Entries taken from a collection:
BEGIN

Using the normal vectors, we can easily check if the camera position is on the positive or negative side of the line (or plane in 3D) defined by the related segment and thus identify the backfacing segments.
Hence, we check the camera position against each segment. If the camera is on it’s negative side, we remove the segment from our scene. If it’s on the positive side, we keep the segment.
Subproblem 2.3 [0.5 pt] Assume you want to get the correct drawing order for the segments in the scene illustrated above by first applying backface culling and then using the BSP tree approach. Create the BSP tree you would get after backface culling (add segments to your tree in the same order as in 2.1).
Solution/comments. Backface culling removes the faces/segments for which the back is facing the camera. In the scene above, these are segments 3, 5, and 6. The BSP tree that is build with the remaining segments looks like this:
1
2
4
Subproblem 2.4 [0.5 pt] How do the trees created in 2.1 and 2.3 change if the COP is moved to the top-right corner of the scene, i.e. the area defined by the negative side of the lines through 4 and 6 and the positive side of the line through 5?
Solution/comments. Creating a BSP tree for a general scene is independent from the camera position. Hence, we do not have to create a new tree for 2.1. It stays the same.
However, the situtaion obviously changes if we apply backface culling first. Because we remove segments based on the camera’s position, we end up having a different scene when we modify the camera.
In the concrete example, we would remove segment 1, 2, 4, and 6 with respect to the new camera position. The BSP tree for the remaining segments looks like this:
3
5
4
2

END

Reproduce each entry above exactly, keeping every word.

REPLY:
Using the normal vectors, we can easily check if the camera position is on the positive or negative side of the line (or plane in 3D) defined by the related segment and thus identify the backfacing segments.
Hence, we check the camera position against each segment. If the camera is on it’s negative side, we remove the segment from our scene. If it’s on the positive side, we keep the segment.
Subproblem 2.3 [0.5 pt] Assume you want to get the correct drawing order for the segments in the scene illustrated above by first applying backface culling and then using the BSP tree approach. Create the BSP tree you would get after backface culling (add segments to your tree in the same order as in 2.1).
Solution/comments. Backface culling removes the faces/segments for which the back is facing the camera. In the scene above, these are segments 3, 5, and 6. The BSP tree that is build with the remaining segments looks like this:
1
2
4
Subproblem 2.4 [0.5 pt] How do the trees created in 2.1 and 2.3 change if the COP is moved to the top-right corner of the scene, i.e. the area defined by the negative side of the lines through 4 and 6 and the positive side of the line through 5?
Solution/comments. Creating a BSP tree for a general scene is independent from the camera position. Hence, we do not have to create a new tree for 2.1. It stays the same.
However, the situtaion obviously changes if we apply backface culling first. Because we remove segments based on the camera’s position, we end up having a different scene when we modify the camera.
In the concrete example, we would remove segment 1, 2, 4, and 6 with respect to the new camera position. The BSP tree for the remaining segments looks like this:
3
5
4
2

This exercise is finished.